Locate every line in the data below that contains the string "genus" and copy each of those lines.

(Dataset excerpts)
┌──

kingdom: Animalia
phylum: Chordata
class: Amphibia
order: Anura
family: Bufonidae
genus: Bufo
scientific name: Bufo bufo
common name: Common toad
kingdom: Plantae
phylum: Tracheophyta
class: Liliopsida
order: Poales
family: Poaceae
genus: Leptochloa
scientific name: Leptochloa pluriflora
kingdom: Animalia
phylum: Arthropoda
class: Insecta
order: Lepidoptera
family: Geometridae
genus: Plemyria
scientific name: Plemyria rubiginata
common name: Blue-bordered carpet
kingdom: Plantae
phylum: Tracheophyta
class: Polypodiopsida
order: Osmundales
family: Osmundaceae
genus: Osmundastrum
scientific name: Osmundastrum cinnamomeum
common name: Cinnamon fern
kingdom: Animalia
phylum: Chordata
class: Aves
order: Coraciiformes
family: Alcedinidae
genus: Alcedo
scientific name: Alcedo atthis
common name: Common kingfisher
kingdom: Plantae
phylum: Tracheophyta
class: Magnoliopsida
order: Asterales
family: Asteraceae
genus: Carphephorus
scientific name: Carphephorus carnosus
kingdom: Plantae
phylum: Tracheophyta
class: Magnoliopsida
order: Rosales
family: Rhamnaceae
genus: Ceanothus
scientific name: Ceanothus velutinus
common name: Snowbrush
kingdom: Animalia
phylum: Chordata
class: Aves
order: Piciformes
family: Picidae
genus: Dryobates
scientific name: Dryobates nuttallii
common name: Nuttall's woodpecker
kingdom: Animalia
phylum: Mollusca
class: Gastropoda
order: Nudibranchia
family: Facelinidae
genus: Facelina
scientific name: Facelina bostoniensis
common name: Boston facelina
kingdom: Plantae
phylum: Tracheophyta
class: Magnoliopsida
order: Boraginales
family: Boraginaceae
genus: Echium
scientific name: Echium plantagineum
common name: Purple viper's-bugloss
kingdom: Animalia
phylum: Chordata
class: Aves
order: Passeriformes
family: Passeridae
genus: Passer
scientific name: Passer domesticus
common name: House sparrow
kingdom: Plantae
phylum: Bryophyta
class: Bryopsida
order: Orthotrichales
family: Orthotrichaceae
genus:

└──

Answer for this exercise:
genus: Bufo
genus: Leptochloa
genus: Plemyria
genus: Osmundastrum
genus: Alcedo
genus: Carphephorus
genus: Ceanothus
genus: Dryobates
genus: Facelina
genus: Echium
genus: Passer
genus:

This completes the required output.